La Fée ordonne à l'Oiseau Saimourh de ramener la mère des héros, mais Jénane ne sait
les départager. Puis c'est au tour de la Princesse Chamsous-Sabah, mais elle ne sait les
départager. Puis vient le Sage Yadoa, mais il ne sait les départager. Enfin vient Crapoux,
mais il ne sait les départager.
Alors la brune Fée des Djinns fait appel à sa cousine, la Fée des Elfes, qui est de bon
conseil. Elle apparait magiquement, toute lumineuse et blonde.

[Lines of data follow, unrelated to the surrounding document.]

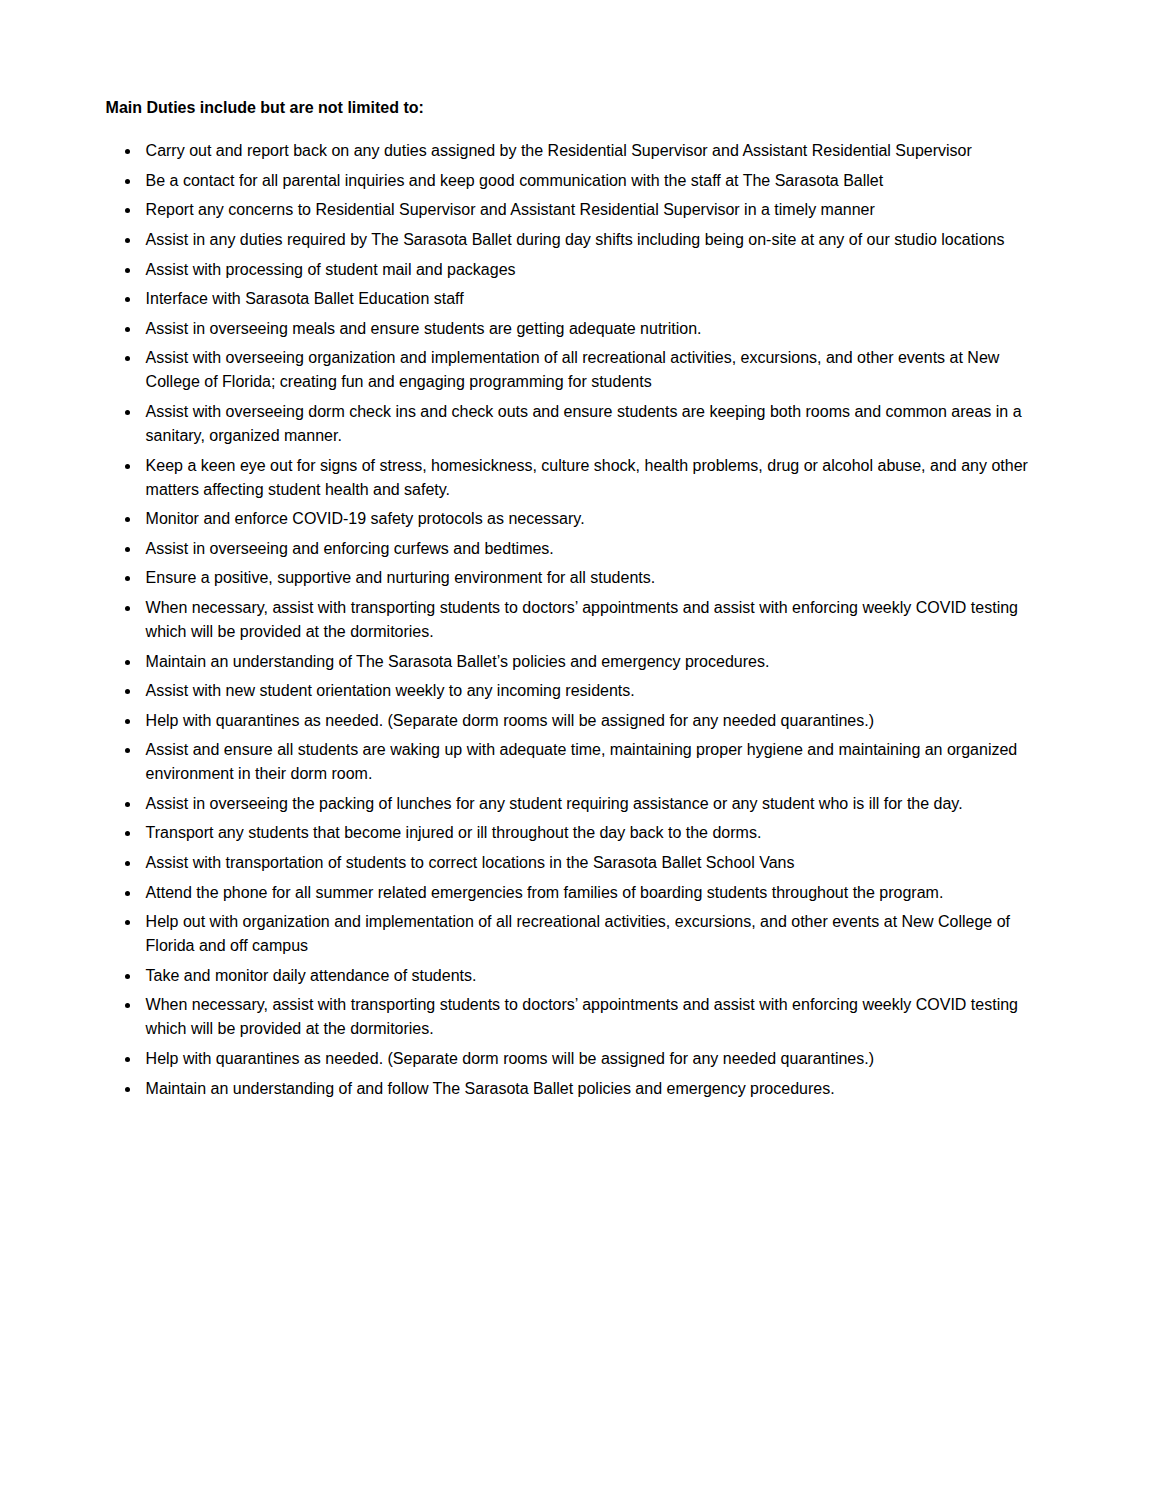Main Duties include but are not limited to:
Carry out and report back on any duties assigned by the Residential Supervisor and Assistant Residential Supervisor
Be a contact for all parental inquiries and keep good communication with the staff at The Sarasota Ballet
Report any concerns to Residential Supervisor and Assistant Residential Supervisor in a timely manner
Assist in any duties required by The Sarasota Ballet during day shifts including being on-site at any of our studio locations
Assist with processing of student mail and packages
Interface with Sarasota Ballet Education staff
Assist in overseeing meals and ensure students are getting adequate nutrition.
Assist with overseeing organization and implementation of all recreational activities, excursions, and other events at New College of Florida; creating fun and engaging programming for students
Assist with overseeing dorm check ins and check outs and ensure students are keeping both rooms and common areas in a sanitary, organized manner.
Keep a keen eye out for signs of stress, homesickness, culture shock, health problems, drug or alcohol abuse, and any other matters affecting student health and safety.
Monitor and enforce COVID-19 safety protocols as necessary.
Assist in overseeing and enforcing curfews and bedtimes.
Ensure a positive, supportive and nurturing environment for all students.
When necessary, assist with transporting students to doctors’ appointments and assist with enforcing weekly COVID testing which will be provided at the dormitories.
Maintain an understanding of The Sarasota Ballet’s policies and emergency procedures.
Assist with new student orientation weekly to any incoming residents.
Help with quarantines as needed. (Separate dorm rooms will be assigned for any needed quarantines.)
Assist and ensure all students are waking up with adequate time, maintaining proper hygiene and maintaining an organized environment in their dorm room.
Assist in overseeing the packing of lunches for any student requiring assistance or any student who is ill for the day.
Transport any students that become injured or ill throughout the day back to the dorms.
Assist with transportation of students to correct locations in the Sarasota Ballet School Vans
Attend the phone for all summer related emergencies from families of boarding students throughout the program.
Help out with organization and implementation of all recreational activities, excursions, and other events at New College of Florida and off campus
Take and monitor daily attendance of students.
When necessary, assist with transporting students to doctors’ appointments and assist with enforcing weekly COVID testing which will be provided at the dormitories.
Help with quarantines as needed. (Separate dorm rooms will be assigned for any needed quarantines.)
Maintain an understanding of and follow The Sarasota Ballet policies and emergency procedures.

LA FEE DES ELFES - Ma chère cousine, j'ai bien écouté votre message tandis que je
traversais la mer, et je n'ai pas plus de réponse que vous tous... Mais rien ne presse.

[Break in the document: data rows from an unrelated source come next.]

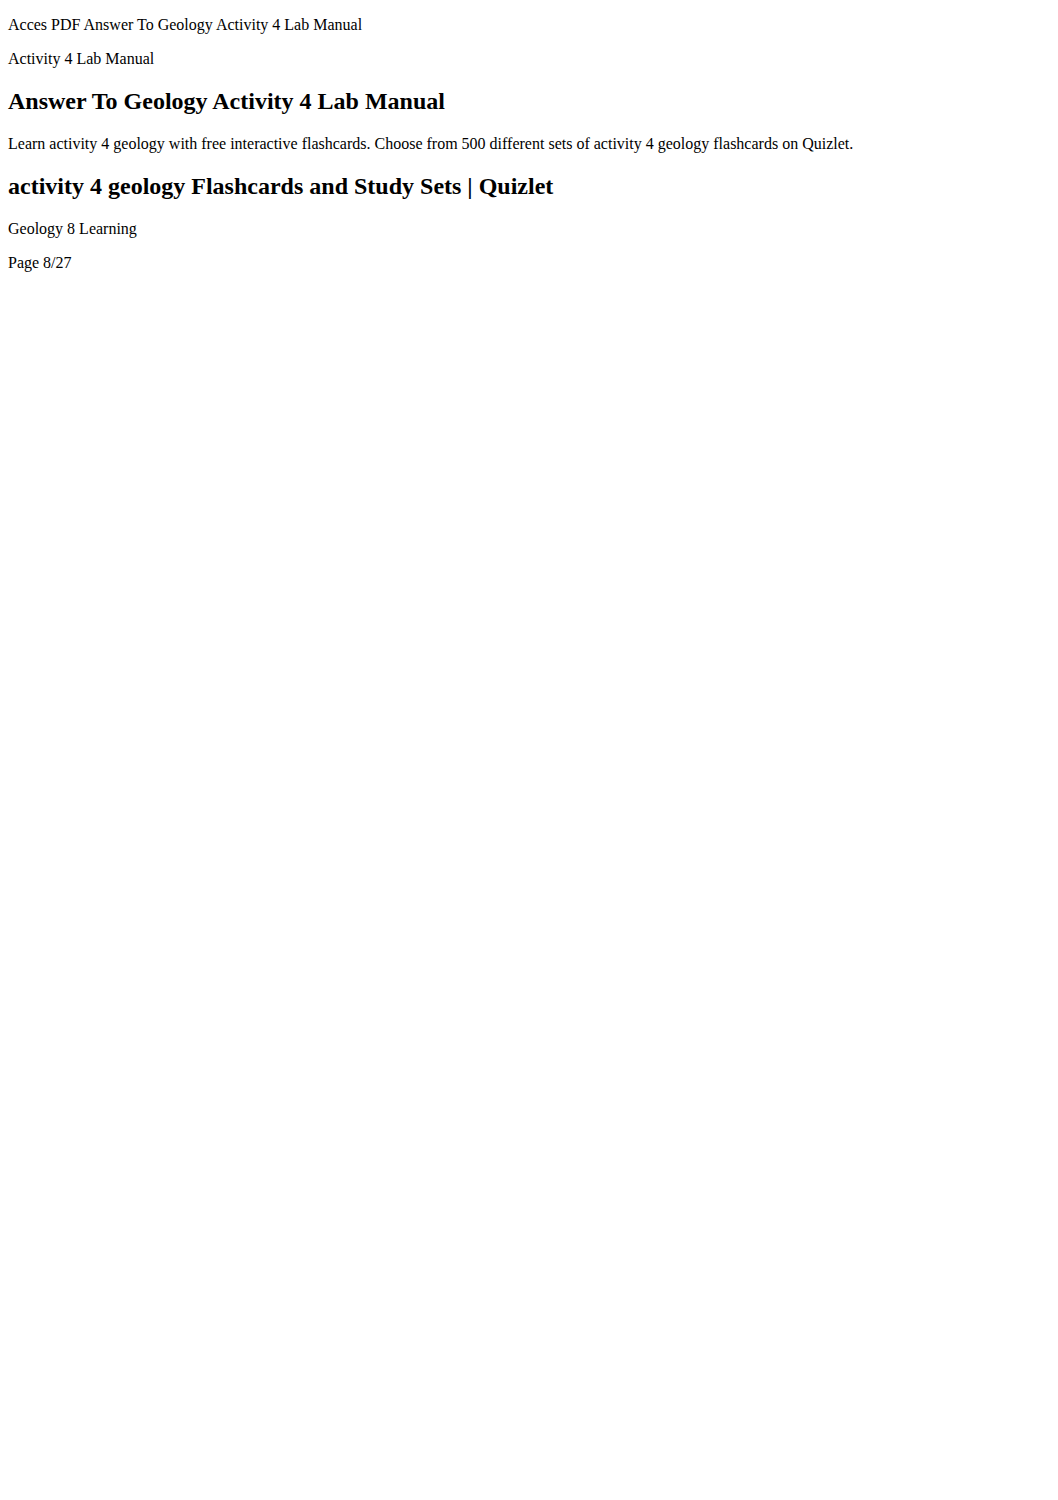Acces PDF Answer To Geology Activity 4 Lab Manual
Activity 4 Lab Manual
Answer To Geology Activity 4 Lab Manual
Learn activity 4 geology with free interactive flashcards. Choose from 500 different sets of activity 4 geology flashcards on Quizlet.
activity 4 geology Flashcards and Study Sets | Quizlet
Geology 8 Learning
Page 8/27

Prenons le temps de jouir de notre compagnie et de mieux nous connaître. Je ne doute
pas de l'heureuse issue de notre conjonction.
Toute la compagnie se met à danser aimablement, sous l'énergique direction de la
petite Princesse. La blonde Fée des Elfes a d'abord comme cavalier le blond Azur, la
brune Fée des Djinns, le brun Asmar. Mais ce n'est pas ce que les unes et les autres
voulaient : quand la pavane s'achève, le brun Asmar accompagne la blonde Fée des
Elfes ; le blond Azur, la brune Fée des Djinns. Au-dessus d'eux, les djinns rient, volent
et entrechoquent leurs flambeaux, faisant tomber une pluie d'étoiles sur huit personnes
différentes, harmonieuses et heureuses.